**Your instructions**
Go through the listing beneath this task and return every line that carries the string "name".
------ Material provided ------
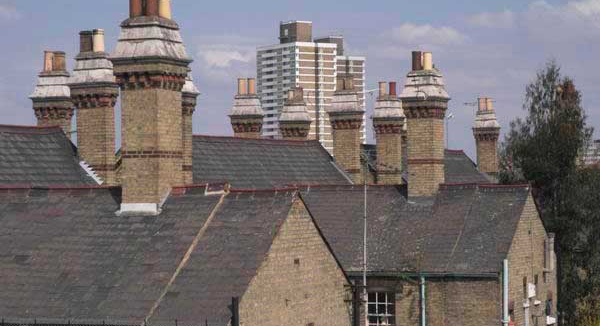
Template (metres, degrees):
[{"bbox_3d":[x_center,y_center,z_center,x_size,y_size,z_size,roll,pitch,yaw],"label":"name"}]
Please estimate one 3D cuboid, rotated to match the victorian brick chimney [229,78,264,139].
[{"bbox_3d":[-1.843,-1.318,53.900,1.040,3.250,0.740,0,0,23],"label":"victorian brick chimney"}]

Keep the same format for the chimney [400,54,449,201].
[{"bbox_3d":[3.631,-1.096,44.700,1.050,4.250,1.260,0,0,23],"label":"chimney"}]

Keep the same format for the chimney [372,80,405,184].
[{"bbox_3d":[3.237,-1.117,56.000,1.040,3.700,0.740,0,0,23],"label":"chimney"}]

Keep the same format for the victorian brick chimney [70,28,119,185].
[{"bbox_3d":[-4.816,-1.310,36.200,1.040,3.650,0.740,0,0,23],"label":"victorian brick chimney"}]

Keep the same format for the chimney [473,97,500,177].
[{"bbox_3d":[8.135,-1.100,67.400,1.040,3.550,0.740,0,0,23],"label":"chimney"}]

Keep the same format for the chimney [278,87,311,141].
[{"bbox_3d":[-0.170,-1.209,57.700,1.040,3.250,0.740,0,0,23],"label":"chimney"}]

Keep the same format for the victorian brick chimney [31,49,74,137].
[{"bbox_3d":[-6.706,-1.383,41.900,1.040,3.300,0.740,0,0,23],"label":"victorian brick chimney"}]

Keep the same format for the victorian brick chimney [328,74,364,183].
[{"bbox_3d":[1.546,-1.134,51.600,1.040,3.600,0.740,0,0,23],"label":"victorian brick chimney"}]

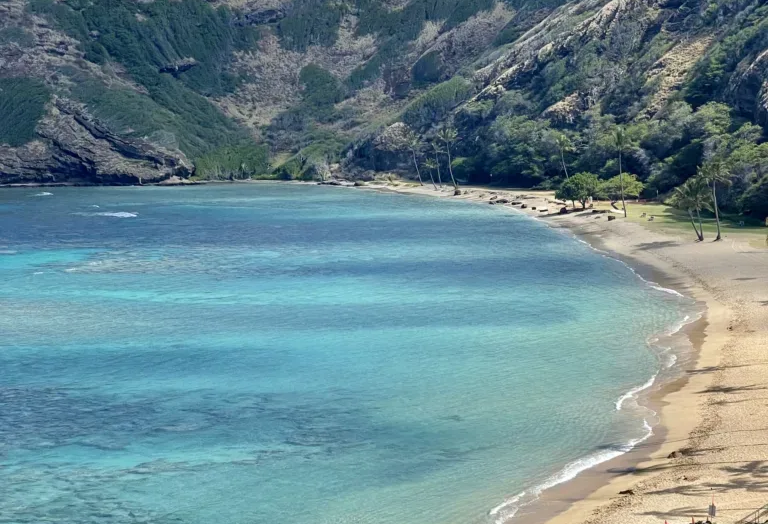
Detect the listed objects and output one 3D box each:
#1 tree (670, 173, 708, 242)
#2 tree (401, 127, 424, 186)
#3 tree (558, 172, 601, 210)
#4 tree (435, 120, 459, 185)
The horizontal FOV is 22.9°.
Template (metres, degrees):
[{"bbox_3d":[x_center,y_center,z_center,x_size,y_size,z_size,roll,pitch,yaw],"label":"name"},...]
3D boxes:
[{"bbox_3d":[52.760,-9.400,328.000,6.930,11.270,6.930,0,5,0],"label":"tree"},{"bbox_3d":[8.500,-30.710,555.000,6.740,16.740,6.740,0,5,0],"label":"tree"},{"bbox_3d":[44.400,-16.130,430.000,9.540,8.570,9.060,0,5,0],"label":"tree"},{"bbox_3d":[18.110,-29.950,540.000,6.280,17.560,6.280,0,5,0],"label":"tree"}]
------
**Written reply**
[{"bbox_3d":[x_center,y_center,z_center,x_size,y_size,z_size,roll,pitch,yaw],"label":"name"}]
[{"bbox_3d":[x_center,y_center,z_center,x_size,y_size,z_size,roll,pitch,yaw],"label":"name"},...]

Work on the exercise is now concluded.